• [ASSIGNED TASK 1]:
Duplicate the part of the StreamingFileSink email thread that opens with the words containing "Sorry for the" and closes with "that config though.".
• [ASSIGNED TASK 2]:
Go on with the StreamingFileSink email thread, starting right after its last line.

• [EXCERPTED TEXT]:
Hi Dawid and Kostas,

Sorry for the late reply + thank you for the troubleshooting. I put
together an example repo that reproduces the issue[1], because I did have
checkpointing enabled in my previous case -- still must be doing something
wrong with that config though.

Thanks!
Austin

[1]: https://github.com/austince/flink-streaming-file-sink-compression


On Mon, Feb 24, 2020 at 5:28 AM Kostas Kloudas <kklou...@apache.org> wrote:

> Hi Austin,
>
> Dawid is correct in that you need to enable checkpointing for the
> StreamingFileSink to work.
>
> I hope this solves the problem,
> Kostas
>
> On Mon, Feb 24, 2020 at 11:08 AM Dawid Wysakowicz
> <dwysakow...@apache.org> wrote:
> >
> > Hi Austing,
> >
> > If I am not mistaken the StreamingFileSink by default flushes on
> checkpoints. If you don't have checkpoints enabled it might happen that not
> all data is flushed.
> >
> > I think you can also adjust that behavior with:
> >
> > forBulkFormat(...)
> >
> > .withRollingPolicy(/* your custom logic */)
> >
> > I also cc Kostas who should be able to correct me if I am wrong.

• [DATA BLOCK]:
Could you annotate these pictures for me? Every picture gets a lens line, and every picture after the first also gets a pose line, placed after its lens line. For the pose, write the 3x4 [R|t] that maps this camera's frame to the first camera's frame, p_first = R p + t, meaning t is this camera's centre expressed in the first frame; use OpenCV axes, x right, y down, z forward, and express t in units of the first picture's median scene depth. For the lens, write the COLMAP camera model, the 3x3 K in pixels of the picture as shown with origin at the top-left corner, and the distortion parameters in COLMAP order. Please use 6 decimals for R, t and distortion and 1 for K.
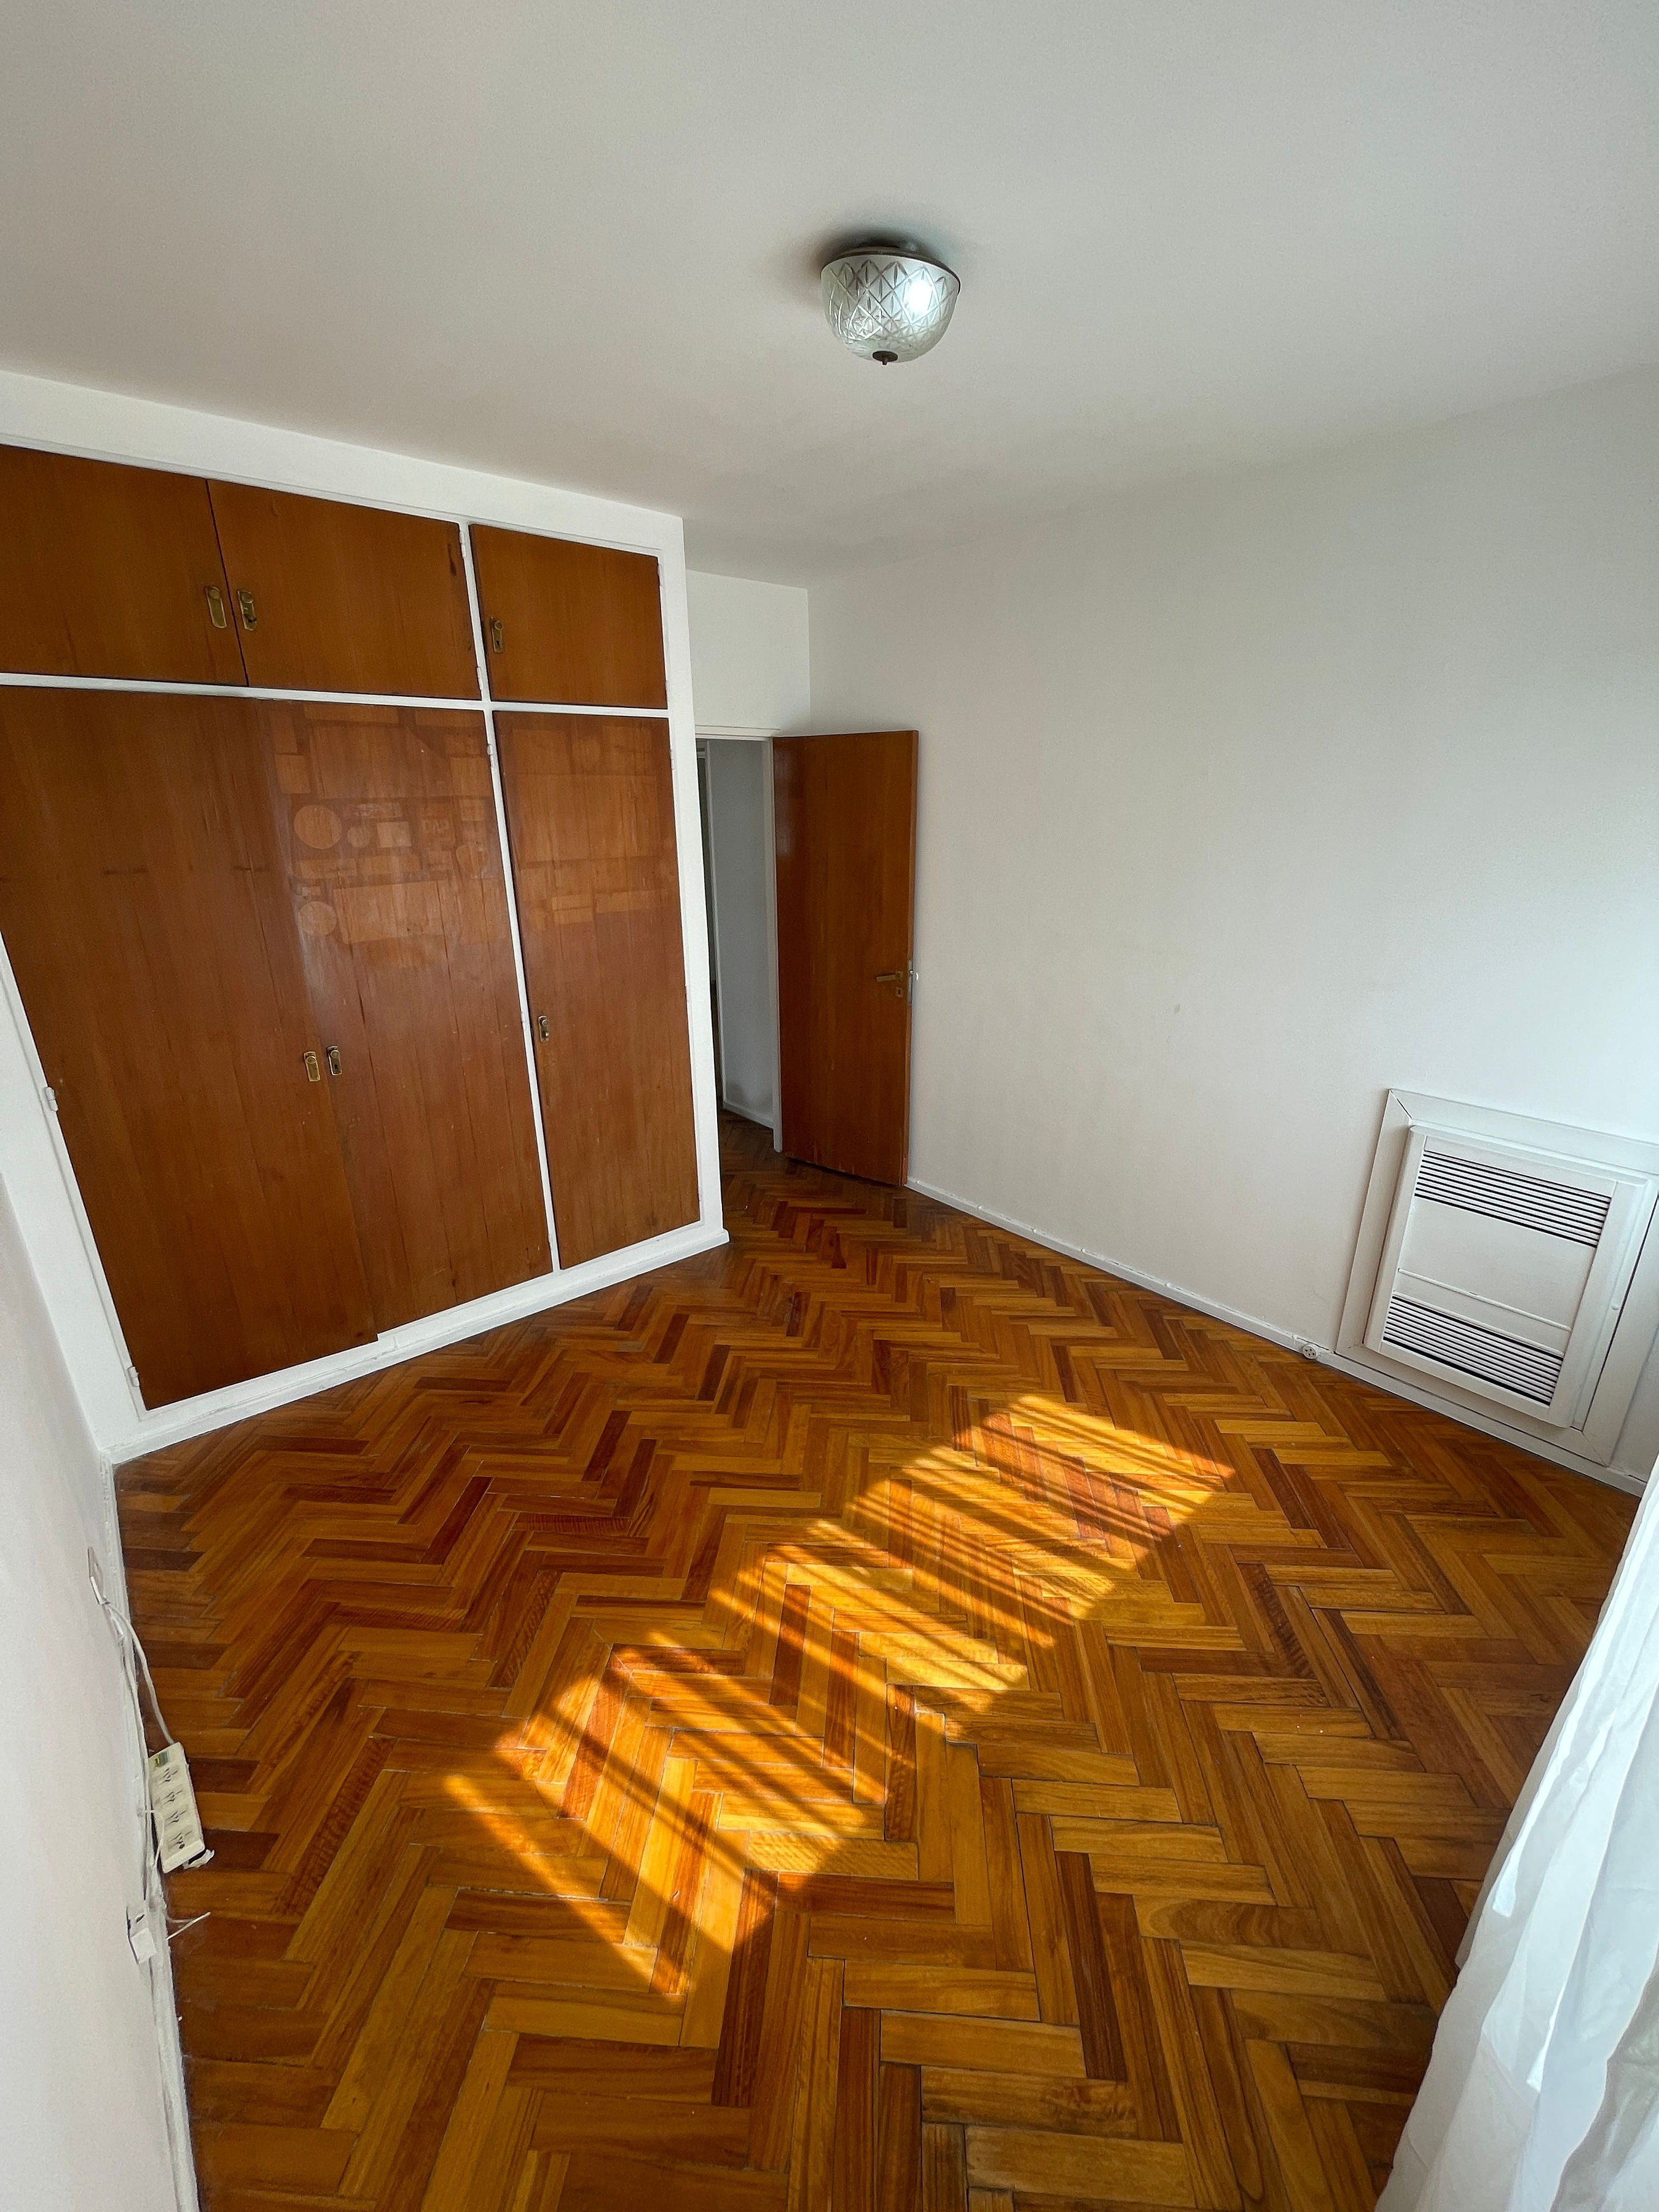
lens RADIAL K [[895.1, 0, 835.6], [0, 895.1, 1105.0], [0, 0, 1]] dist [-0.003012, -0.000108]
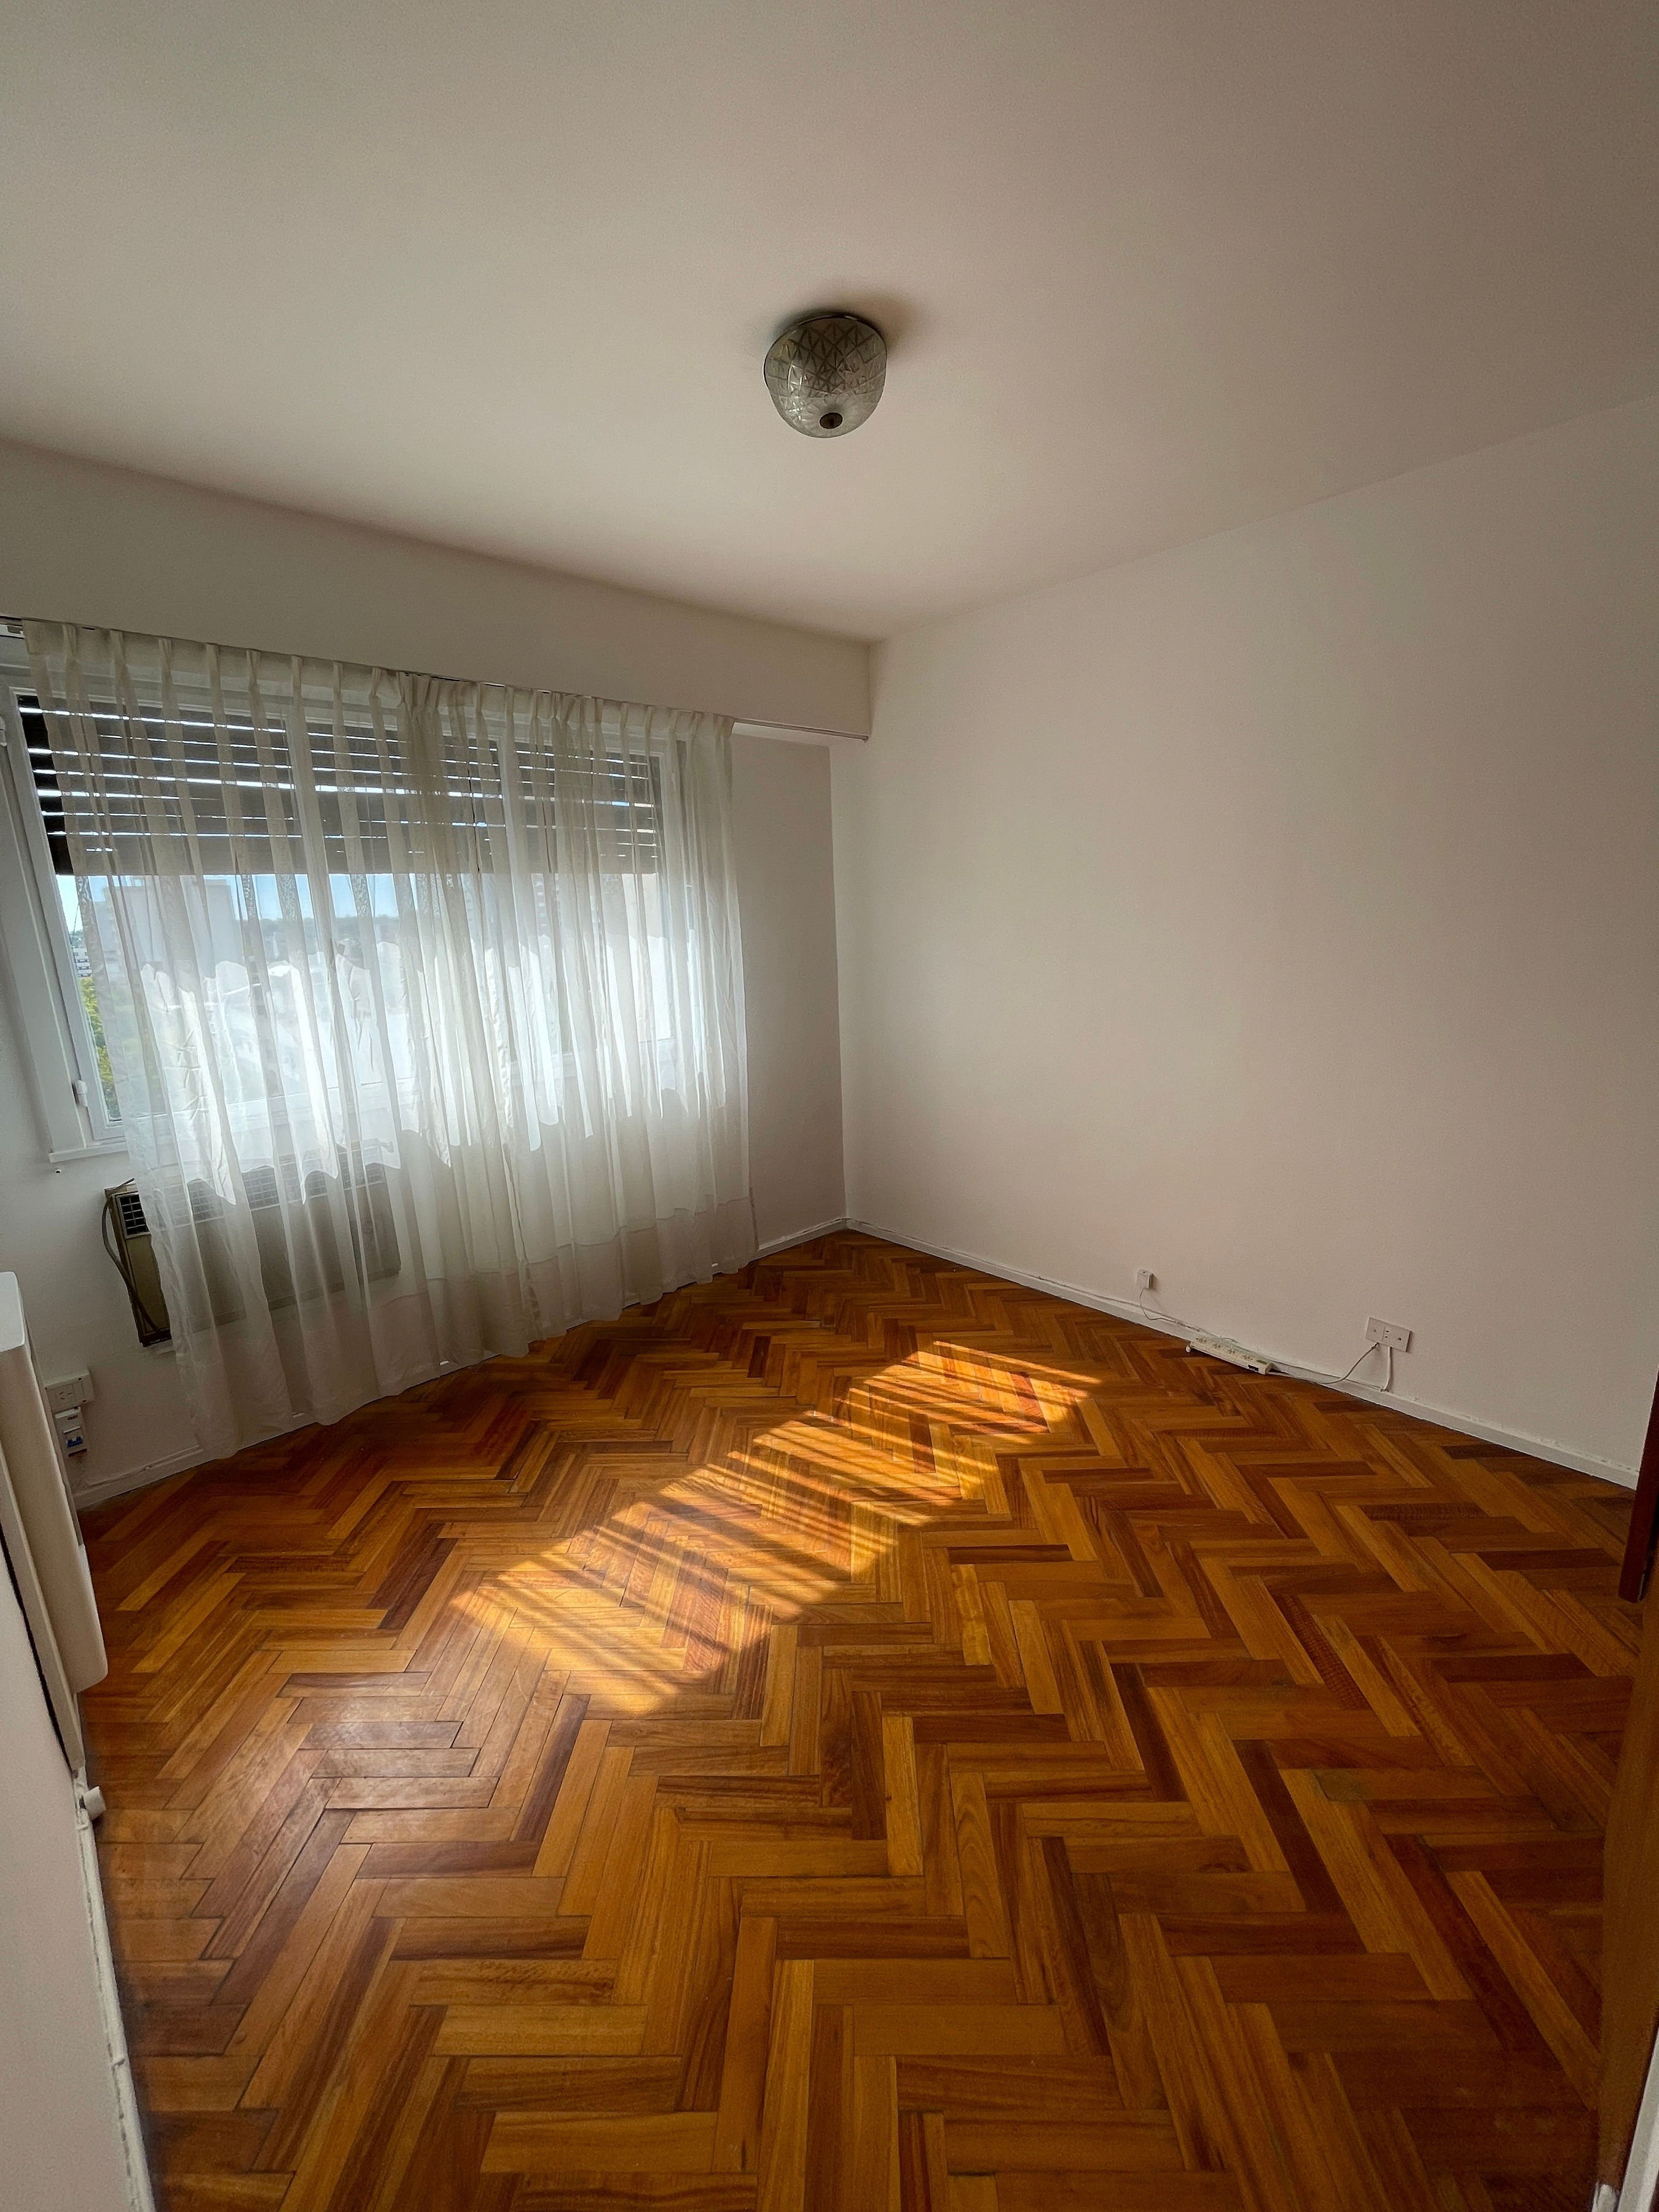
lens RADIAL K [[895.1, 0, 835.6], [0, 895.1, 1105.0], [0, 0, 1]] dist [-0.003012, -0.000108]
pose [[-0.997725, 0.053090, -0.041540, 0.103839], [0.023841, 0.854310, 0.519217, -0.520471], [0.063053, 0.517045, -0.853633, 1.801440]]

• [RESULT 1]:
Sorry for the late reply + thank you for the troubleshooting. I put
together an example repo that reproduces the issue[1], because I did have
checkpointing enabled in my previous case -- still must be doing something
wrong with that config though.

• [RESULT 2]:
> >
> > Best,
> >
> > Dawid
> >
> > On 22/02/2020 01:59, Austin Cawley-Edwards wrote:
> >
> > Hi there,
> >
> > Using Flink 1.9.1, trying to write .tgz files with the
> StreamingFileSink#BulkWriter. It seems like flushing the output stream
> doesn't flush all the data written. I've verified I can create valid files
> using the same APIs and data on there own, so thinking it must be something
> I'm doing wrong with the bulk format. I'm writing to the local filesystem,
> with the `file://` protocol.
> >
> > For Tar/ Gzipping, I'm using the Apache Commons Compression library,
> version 1.20.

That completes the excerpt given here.